> Stored data entries:
»»
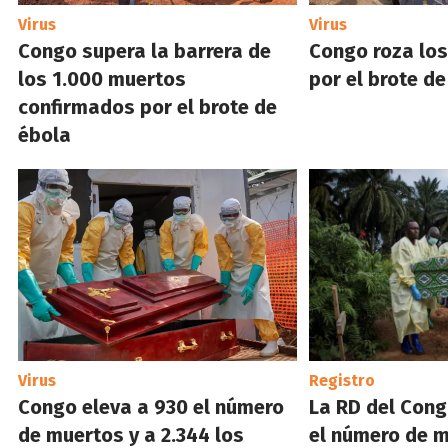
Virus
Virus
Congo supera la barrera de
Congo roza lo
los 1.000 muertos
por el brote d
confirmados por el brote de
ébola
Virus
Registro
Congo eleva a 930 el número
La RD del Cong
de muertos y a 2.344 los
el número de m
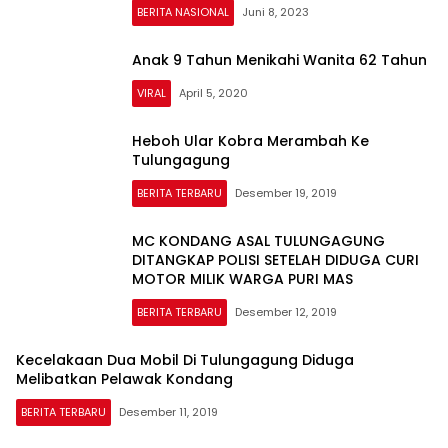
BERITA NASIONAL
Juni 8, 2023
Anak 9 Tahun Menikahi Wanita 62 Tahun
VIRAL
April 5, 2020
Heboh Ular Kobra Merambah Ke
Tulungagung
BERITA TERBARU
Desember 19, 2019
MC KONDANG ASAL TULUNGAGUNG
DITANGKAP POLISI SETELAH DIDUGA CURI
MOTOR MILIK WARGA PURI MAS
BERITA TERBARU
Desember 12, 2019
Kecelakaan Dua Mobil Di Tulungagung Diduga
Melibatkan Pelawak Kondang
BERITA TERBARU
Desember 11, 2019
««
> Your objective:
Leave out the pictures and print every line of the data exactly.

> Exercise solution:
Virus
Virus
Congo supera la barrera de
Congo roza lo
los 1.000 muertos
por el brote d
confirmados por el brote de
ébola
Virus
Registro
Congo eleva a 930 el número
La RD del Cong
de muertos y a 2.344 los
el número de m
BERITA NASIONAL
Juni 8, 2023
Anak 9 Tahun Menikahi Wanita 62 Tahun
VIRAL
April 5, 2020
Heboh Ular Kobra Merambah Ke
Tulungagung
BERITA TERBARU
Desember 19, 2019
MC KONDANG ASAL TULUNGAGUNG
DITANGKAP POLISI SETELAH DIDUGA CURI
MOTOR MILIK WARGA PURI MAS
BERITA TERBARU
Desember 12, 2019
Kecelakaan Dua Mobil Di Tulungagung Diduga
Melibatkan Pelawak Kondang
BERITA TERBARU
Desember 11, 2019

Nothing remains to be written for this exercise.